Wassermann-Zeitalter 1/99, S. 61-63

REINKARNATIONSLEHRE

Das fehlende Glied des wahren Christentums

Dr. Jan Erik Sigdell

 

Es wird immer wieder darüber gestritten, ob die Reinkarnationslehre christlich sein kann, oder nicht, und ob die Bibel sie stützt oder widerspricht. Ich habe eine umfassende Studie zum Thema Reinkarnation, Kirche und Christentum geschrieben, die erst noch in Manuskriptform vorliegt aber auf jahrelangen Recherchen in alten und neuen theologischen Schriften basiert. Daraus sei hier eine erste Antwort auf den Artikel von Gabriel Looser Wassermann-Zeitalter 5/98 ("Die Lehre von der Reinkarnation und Karma – ist sie mit dem christlichen Glauben vereinbar?" S. 32.34) gegeben. Ich respektiere sehr die Äußerungen jenes Verfassers, den ich auch persönlich kennengelernt habe, will aber im allgemeinen Sinne übliche theologische Meinungen zu diesem Thema kommentieren.

 

Zunächst ist es zu einfach dargestellt, wenn man behauptet, dass die Gnostiker ihre Reinkarnationsvorstellungen nur von der griechischen Philosophie her gehabt hätten. Jüdische Quellen bestätigen nämlich, dass es innerhalb vom damaligen Judentum auch reinkarnationsgläubige Gruppierungen gab (vgl. das denken des Jüngers beim Blindgeborenen, s.u.). Die Gnostiker hatten sie natürlich von dort auch. Sie behaupteten, Anteil an eine Überlieferung der Belehrungen Jesu an seine Jünger zu haben, was man offensichtlich nicht sehr von den Evangelien behaupten kann, die eher die öffentliche Äußerungen an das Volk beinhalten. Demnach soll – so die Gnostiker – Jesus im inneren Kreis die Reinkarnation gelehrt haben. Das bestreitet natürlich die Kirche sehr, aber heute kann weder das eine noch das andere bewiesen werden. Bedenkenswert sind aber Jesu eigene Worte: "Ich habe euch noch viel zu sagen, aber ihr könntet es jetzt nicht ertragen" (Joh. 16.12). Eine zu diesem Thema wichtige gnostische Schrift ist Pistis Sophia, die über Belehrungen des nach der Kreuzigung wiedererschienene Jesus an seinen Jünger berichtet. Darin spricht Jesus deutlich über Reinkarnation und Karma. Die kirchliche Theologie behauptet, dass die Schrift erfunden sei. Auch hier wird sich aber in Beweisnot befinden.

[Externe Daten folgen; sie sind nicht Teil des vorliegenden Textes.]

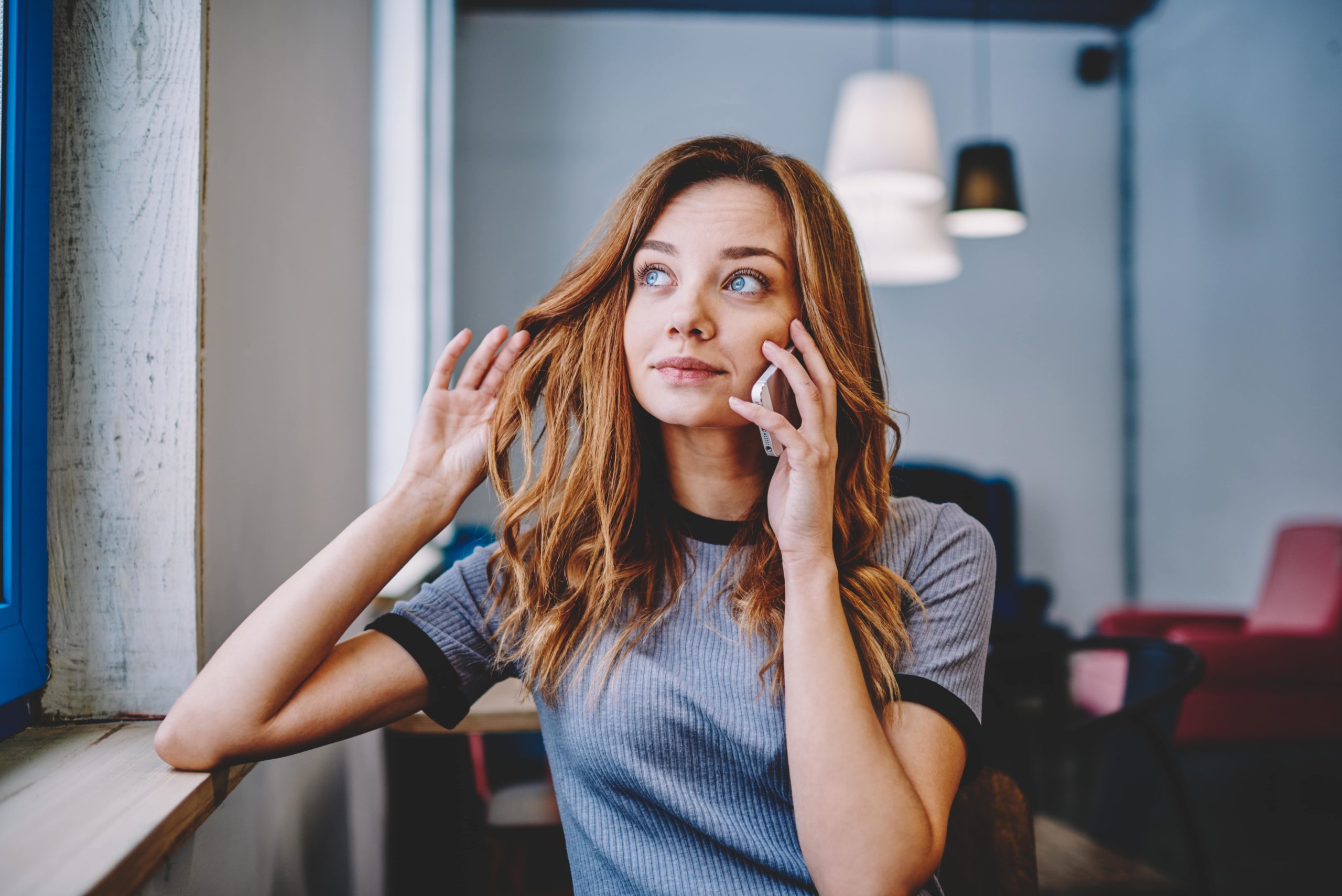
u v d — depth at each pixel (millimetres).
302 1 1398
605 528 912
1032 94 5555
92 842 645
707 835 848
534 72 5391
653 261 899
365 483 2102
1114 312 5602
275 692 803
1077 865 1555
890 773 766
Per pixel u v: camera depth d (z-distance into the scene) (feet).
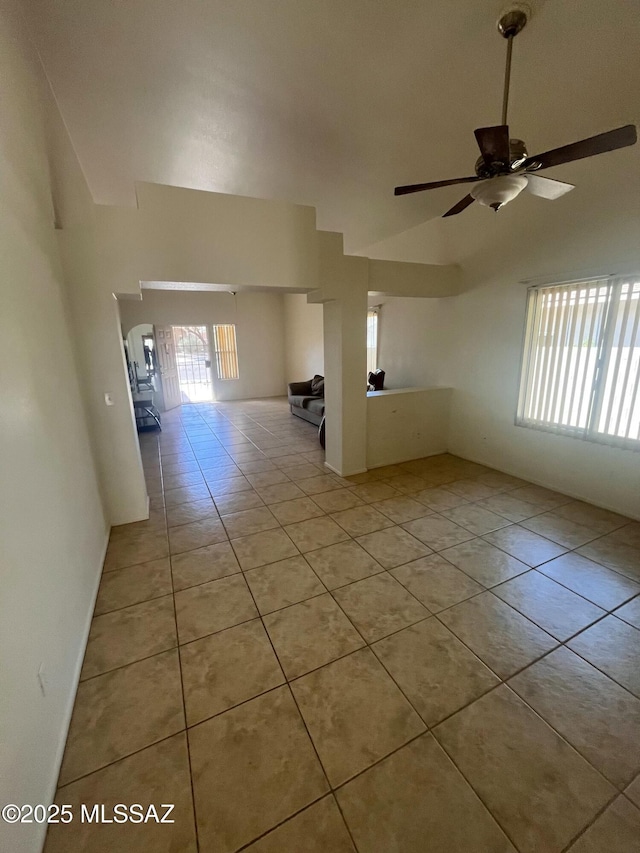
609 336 9.97
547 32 6.11
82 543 6.96
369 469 14.30
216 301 28.45
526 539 9.24
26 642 3.99
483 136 5.37
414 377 17.22
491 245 12.86
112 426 9.77
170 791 4.20
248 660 5.91
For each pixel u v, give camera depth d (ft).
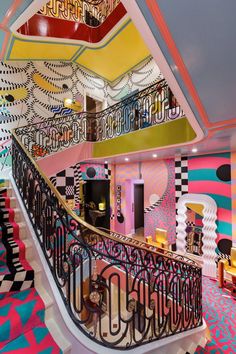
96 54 20.70
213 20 3.91
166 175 20.77
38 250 6.76
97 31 18.57
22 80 18.02
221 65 5.14
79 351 4.97
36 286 6.26
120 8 16.02
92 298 5.61
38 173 7.41
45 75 19.75
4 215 8.15
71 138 19.45
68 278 5.60
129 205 26.43
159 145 13.10
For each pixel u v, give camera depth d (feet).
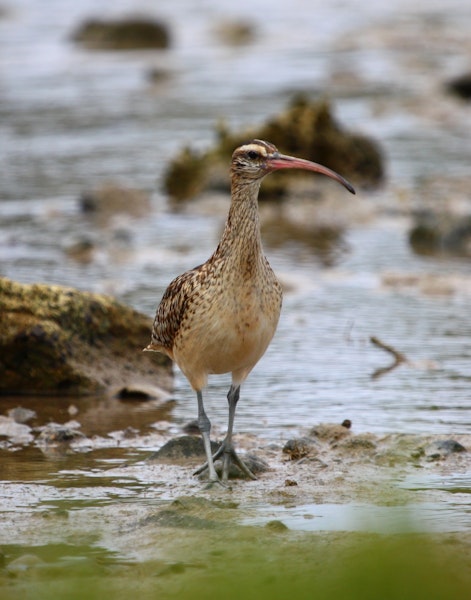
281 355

In Wirklichkeit scheint die Reinkarnationslehre das fehlende Glied zu sein, das die Urchristen noch hatten aber die Kirche beseitigte. Das uralte Theodizee‑Problem, worauf die Kirche immer noch keine überzeugende Antwort hat, findet eine annehmbare Lösung durch den Begriff des freien Willens, aber nicht durch ihn alleine, sondern nur in Verbindung mit der Reinkarnation. Dies wird in meiner Schrift ausführlich dargestellt. Dieses Problem ist: Wie kann die Welt voll von Leid sein, wenn doch Gott die absolute Liebe und zudem allmächtig ist? Die Lehre von der ewigen Verdammnis steht jedenfalls in einem krassen Widerspruch zur Liebe Gottes! Dass er aber Seelen in neuen Verkörperungen neue Chancen gibt ist wirklich seine große Gnade.

 

Der Blindgeborene

Es ist eigenartig, wie theologische Autoren den wesentlichen Aspekt immer wieder ausweichend auf die Seite schieben, um nur auf Jesu Antwort hinzuweisen, die aber die Frage offen lässt. Der Jünger, aber, der fragte: “... Meister, wer hat gesündigt? Dieser oder seine Eltern, sodass er blind geboren wurde?" (Joh. 9.2), hat ganz offensichtlich an die Präexistenz der Seele gedacht, vielleicht sogar an die Reinkarnation, da sonst seine Formulierung reiner Unsinn wäre! Wie hätte denn der Mann – die eine Alternative in der Frage – als Folge blind geboren werden können, wenn die Ursache nicht vor der Geburt läge? Im Mittelalter versuchte man das "Rätsel" so zu lösen, dass er bereits im Mutterleib "böse Gedanken" hätte gehabt haben können. So etwas kann heute niemand mehr ernst nehmen. Und wo wäre da die Gerechtigkeit, da solche eventuelle "böse Gedanken" in gar keinem zumutbaren Verhältnis zum jahrzehntelangen Leid durch das Blindsein ständen?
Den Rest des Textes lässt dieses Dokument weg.